- Text -
Entscheidungsstichwort (Thema)
Raum der Freiheit, der Sicherheit und des Rechts. Gemeinsame Normen und Verfahren in den Mitgliedstaaten zur Rückführung illegal aufhältiger Drittstaatsangehöriger. Inhaftnahme für die Zwecke der Abschiebung. Inhaftierung in einer gewöhnlichen Haftanstalt. Unmöglichkeit, die Drittstaatsangehörigen in einer speziellen Hafteinrichtung unterzubringen. Nichtvorhandensein einer solchen Einrichtung in dem Bundesland, in dem der Drittstaatsangehörige inhaftiert ist
Normenkette
Richtlinie 2008/115/EG Art. 16 Abs. 1
Beteiligte
Regierungspräsidium Kassel |
Tenor
Art. 16 Abs. 1 der Richtlinie 2008/115/EG des Europäischen Parlaments und des Rates vom 16. Dezember 2008 über gemeinsame Normen und Verfahren in den Mitgliedstaaten zur Rückführung illegal aufhältiger Drittstaatsangehöriger ist dahin auszulegen, dass ein Mitgliedstaat auch dann verpflichtet ist, illegal aufhältige Drittstaatsangehörige grundsätzlich in einer speziellen Hafteinrichtung dieses Staates in Abschiebungshaft zu nehmen, wenn er föderal strukturiert ist und die nach nationalem Recht für die Anordnung und Vollziehung einer solchen Haft zuständige föderale Untergliederung über keine solche Hafteinrichtung verfügt.
Tatbestand
In den verbundenen Rechtssachen
betreffend Vorabentscheidungsersuchen nach Art. 267 AEUV, eingereicht vom Bundesgerichtshof und vom Landgericht München I (Deutschland) mit Entscheidungen vom 11. Juli und 26. September 2013, eingegangen beim Gerichtshof am 3. September bzw. 8. Oktober 2013, in den Verfahren
Adala Bero
gegen
Regierungspräsidium Kassel (C-473/13)
und
Ettayebi Bouzalmate
gegen
Kreisverwaltung Kleve (C-514/13)
erlässt
DER GERICHTSHOF (Große Kammer)

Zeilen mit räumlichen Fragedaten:
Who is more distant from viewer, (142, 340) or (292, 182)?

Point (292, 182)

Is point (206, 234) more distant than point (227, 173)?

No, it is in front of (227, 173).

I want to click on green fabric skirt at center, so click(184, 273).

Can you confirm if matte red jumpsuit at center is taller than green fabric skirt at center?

- Aufgaben -
1. Beantworte zur Entscheidung über die Abschiebungshaft diese Fragen:
(a) Welche Vorschrift steht unter „Normenkette“?
(b) Welches Gericht reichte neben dem Bundesgerichtshof ein Vorabentscheidungsersuchen ein?
(c) Welches Aktenzeichen trägt das Verfahren gegen die Kreisverwaltung Kleve?
2. Schreibe bitte sämtliche Einträge aus Block 1 Zeile für Zeile unverändert ab.

- Lösungen -
1.
(a) Richtlinie 2008/115/EG Art. 16 Abs. 1
(b) Das Landgericht München I
(c) C-514/13

2.
Who is more distant from viewer, (142, 340) or (292, 182)?

Point (292, 182)

Is point (206, 234) more distant than point (227, 173)?

No, it is in front of (227, 173).

I want to click on green fabric skirt at center, so click(184, 273).

Can you confirm if matte red jumpsuit at center is taller than green fabric skirt at center?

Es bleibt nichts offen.